The study looked at 84 patients with definite or probable arrhythomogenic right ventricular cardiomyopathy (ARVC). None had a history of life-threatening irregular heartbeats, called sustained ventricular arrhythmias, but all had been given an implanted defibrillator as a precaution and were followed for an average of five years.

During that time, 48 percent needed either a shock or rapid pacing from the device to stop a dangerous abnormal rhythm while the remaining 52 percent did not experience an arrhythmia that required therapy from the defibrillator.

"Whether an ARVC patient should have an implantable defibrillator for primary prevention against sudden death is a critically important decision," said Dr Hugh Calkins, professor and head of cardiac electrophysiology at the Johns Hopkins ARVC programme.

“These are usually young patients with few or no symptoms, and putting in a defibrillator, which they will have for the rest of their lives, requires careful consideration," said Dr Calkins, senior author of the study.

Dr Calkins and his team identified four criteria to help determine which patients were most in need of a defibrillator. Patients whose devices produced shocks or rapid pacing to stop abnormal rhythms generally met two or more of the criteria thought to put them at higher risk.

They found that there was an incremental and additive risk to these patients the more criteria they met. So if a patient was found to match only one of the four criteria, that person was at lower risk. A patient who was positive on all four criteria was at highest risk.

One of those criteria was whether a sustained irregular heart rhythm could be induced by a procedure in the electrophysiology lab.

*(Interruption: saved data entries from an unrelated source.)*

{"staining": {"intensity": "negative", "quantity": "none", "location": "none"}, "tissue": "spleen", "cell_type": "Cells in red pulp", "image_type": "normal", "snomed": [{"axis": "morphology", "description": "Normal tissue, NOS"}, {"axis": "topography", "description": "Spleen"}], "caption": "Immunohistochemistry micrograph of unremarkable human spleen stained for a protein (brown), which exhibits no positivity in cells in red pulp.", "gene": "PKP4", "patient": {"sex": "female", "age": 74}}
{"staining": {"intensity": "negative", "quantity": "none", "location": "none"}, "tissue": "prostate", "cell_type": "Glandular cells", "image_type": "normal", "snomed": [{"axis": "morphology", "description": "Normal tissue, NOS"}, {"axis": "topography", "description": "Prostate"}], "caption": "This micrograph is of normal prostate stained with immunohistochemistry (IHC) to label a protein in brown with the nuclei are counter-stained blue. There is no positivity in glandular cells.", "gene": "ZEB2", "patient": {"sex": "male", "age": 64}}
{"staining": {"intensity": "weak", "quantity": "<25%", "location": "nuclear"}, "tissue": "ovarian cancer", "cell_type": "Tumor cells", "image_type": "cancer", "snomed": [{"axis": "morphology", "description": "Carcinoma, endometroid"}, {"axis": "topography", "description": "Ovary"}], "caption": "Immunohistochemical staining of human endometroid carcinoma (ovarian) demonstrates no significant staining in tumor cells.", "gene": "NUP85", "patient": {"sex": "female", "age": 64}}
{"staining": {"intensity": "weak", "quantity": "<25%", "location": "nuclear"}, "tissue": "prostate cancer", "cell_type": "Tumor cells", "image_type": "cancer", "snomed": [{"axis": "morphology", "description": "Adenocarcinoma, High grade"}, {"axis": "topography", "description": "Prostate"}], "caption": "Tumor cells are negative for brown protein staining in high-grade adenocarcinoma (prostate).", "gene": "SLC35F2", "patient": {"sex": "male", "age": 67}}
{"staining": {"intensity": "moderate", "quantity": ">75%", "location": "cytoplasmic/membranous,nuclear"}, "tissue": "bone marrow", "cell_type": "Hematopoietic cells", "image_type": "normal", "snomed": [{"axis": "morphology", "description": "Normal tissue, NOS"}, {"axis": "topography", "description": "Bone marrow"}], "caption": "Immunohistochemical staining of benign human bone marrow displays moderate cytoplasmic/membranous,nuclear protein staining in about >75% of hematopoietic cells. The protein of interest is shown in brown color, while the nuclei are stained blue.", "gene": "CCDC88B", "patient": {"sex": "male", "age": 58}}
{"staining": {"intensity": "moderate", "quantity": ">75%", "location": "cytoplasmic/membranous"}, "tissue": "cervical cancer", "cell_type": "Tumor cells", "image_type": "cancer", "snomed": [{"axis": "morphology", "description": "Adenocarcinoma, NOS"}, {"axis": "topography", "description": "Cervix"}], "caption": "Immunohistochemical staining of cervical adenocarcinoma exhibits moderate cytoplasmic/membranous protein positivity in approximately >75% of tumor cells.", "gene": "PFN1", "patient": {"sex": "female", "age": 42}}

Two of the other criteria related to findings on a Holter monitor that patients wear for 24 hours to monitor their hearts’ electrical activity. The fourth characteristic that was found to have a higher value in predicting risk was whether the patient was the first in the family to be diagnosed with ARVC.

Researchers said their goal was to provide a good template for physicians to assess a patient's risk.  The study represented an important step in understanding the factors that predict which patients are at highest risk of sudden death and the need for an implanted defibrillator.

Details of the study were published in the Journal of the American College of Cardiology.